15. Did you do any special research for this book? How familiar are you with the part of rural northern California where it's set—an area well known for its pot-growing?

David: I live in a little town in rural Northern California, but it's very far from Mercer, both geographically and culturally. I initially wanted us to visit the Mt. Shasta area to get a feel for the setting, but Lisa nixed that idea. I think she intuited that part of the conflict between the two authors would come from the fact that they're each creating a vision of Mercer pretty much from scratch. Either that or she didn't want to spend four hours in a car with me.

Lisa: Most of the details of the town were Dave's. If any research was done, Dave did it, especially all the pot-growing stuff. I'm a deeply lazy person and avoid research whenever possible and was happy to defer to Dave. He recently referred to himself as my fiction butler. I think that's appropriate.
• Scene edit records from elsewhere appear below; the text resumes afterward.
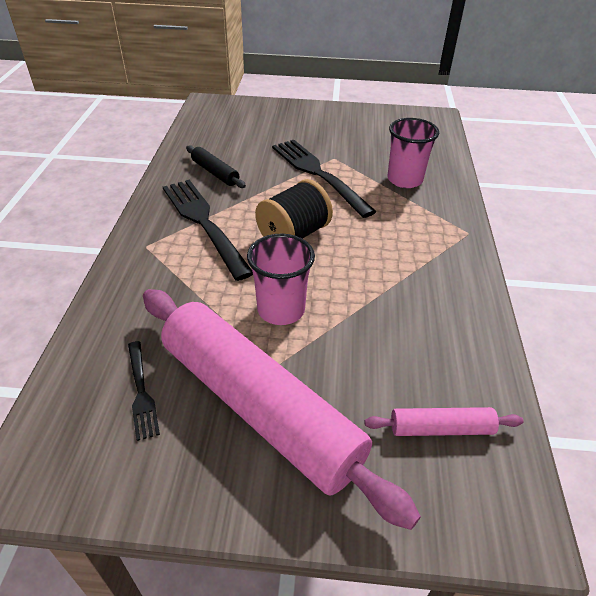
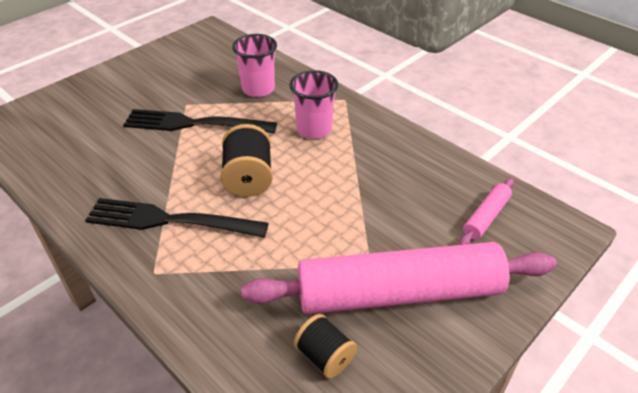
camera: 50 degrees left, 0 degrees up
black fork [128,341,160,441] -> black spool [294,314,357,378]
black rolling pin [186,145,246,188] -> none
pink cup [247,234,315,325] -> pink cup moved to [289,70,338,139]

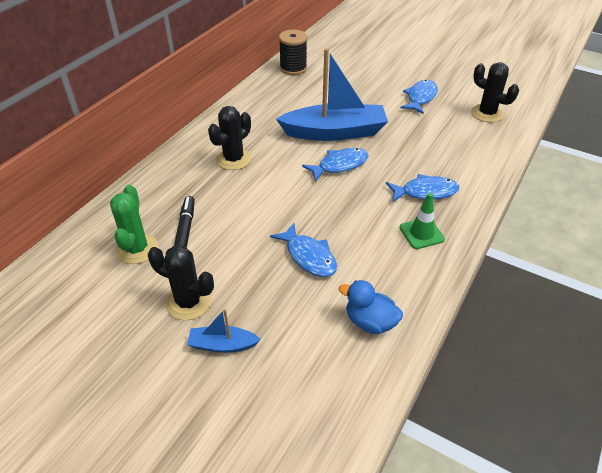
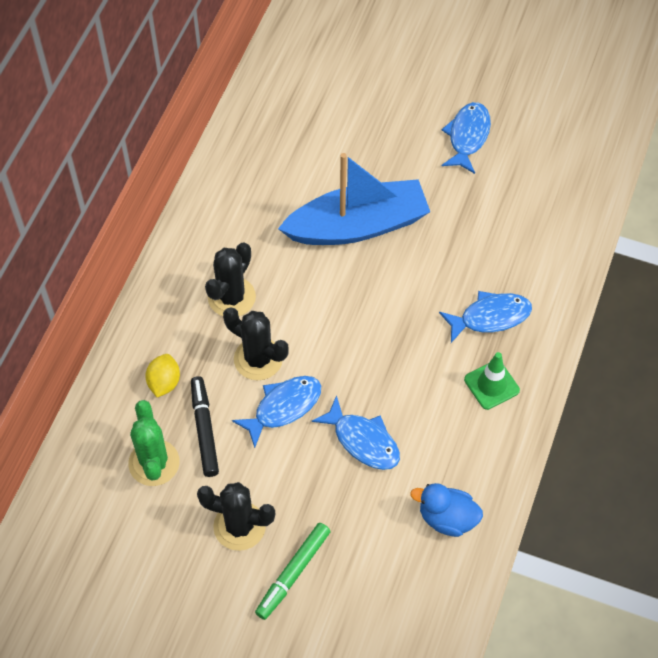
camera: 10 degrees left, 15 degrees up
blue boat [187,309,261,353] -> green marker [255,523,331,620]
black spool [279,30,307,75] -> none
blue fish [302,148,369,182] -> blue fish moved to [232,376,321,448]
black cactus [471,62,519,122] -> black cactus moved to [223,307,289,380]
none -> yellow lemon [145,354,180,397]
David: What I actually said was that she thinks I'm her fiction butler.

16. Are you pleased with the way the novel turned out? Does it have a synergy that it wouldn't have had if either of you had done it alone?
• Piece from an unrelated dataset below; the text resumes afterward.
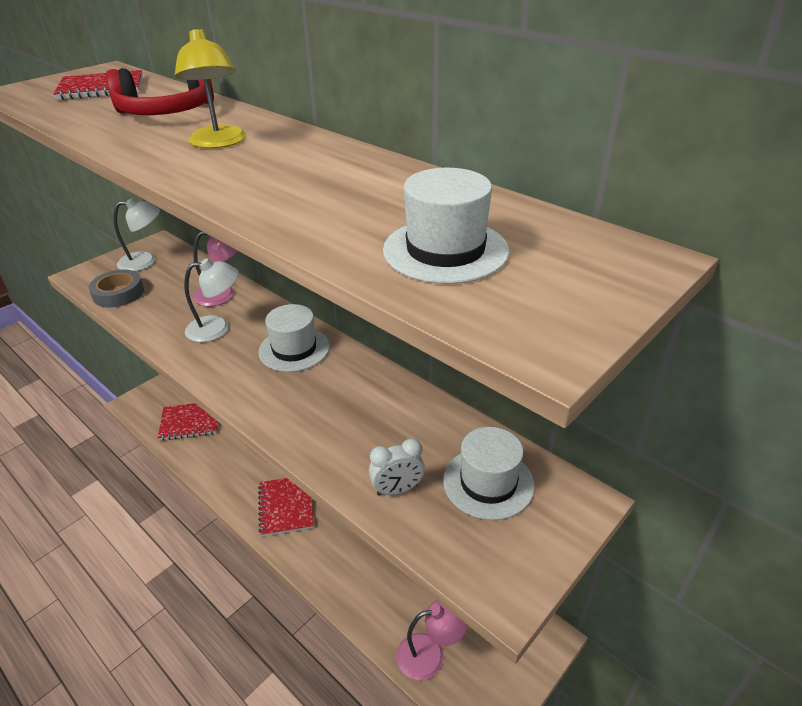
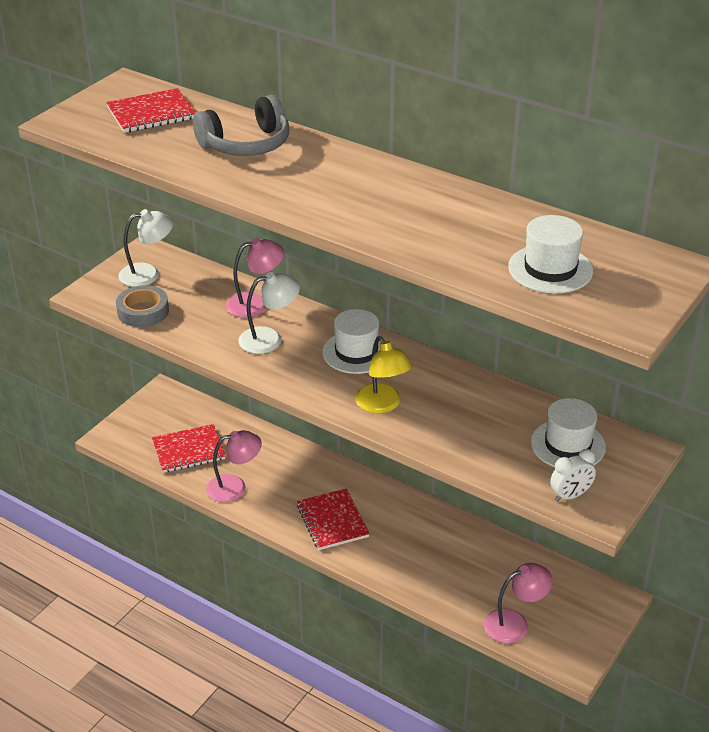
camera: 10 degrees left, 0 degrees up
red headphones [106,68,214,115] -> grey headphones [193,95,289,156]
yellow lamp [175,28,246,148] -> yellow lamp moved to [355,336,413,414]
white clock [369,438,425,496] -> white clock moved to [550,449,596,502]
none -> pink lamp [206,430,262,502]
David: Yes. I literally can't imagine having written it alone—the book is all about how we respond to each other. The best parts of it are the ones that neither of us could have anticipated independently.

Lisa: I am very pleased with the book. It really was an experiment. At the very beginning, we didn't even know whether we'd finish it.

17. What were the biggest surprises for each of you during the writing process?

David: When I sent Lisa my first chapter, I was pretty sure she'd be blown away by it. Let's just say she was not.

Lisa: Dave's version of Brandy Chester. It was the greatest blindside.

18. How has your personal relationship changed as a result of writing this book together?

David: It's stronger than ever. We have new, matching battle scars.

Lisa: If you spend close to a year insulting a person for sport, you're likely to learn where to draw the line. I think we both have a good sense of the other's breaking point by now.

19. What are your views on the importance of Irving the cat as a character?

David: This goes without saying, but he's the heart and soul of Heads You Lose.

Lisa: That's complete nonsense and Dave knows it.

20. What did you learn about the creative process itself from doing this book together?

David: Control is overrated. Never being able to orchestrate everything the way you think you want it turns out to be great practice for writing in general, not just collaborative writing.

Lisa: Control is key.

21. Will you collaborate again? Will we see the return of Paul and Lacey?

David: Once Lisa has responded to my short list of reasonable demands, we'll let you know.

Lisa: I have a longer list. So, for now, I can't comment.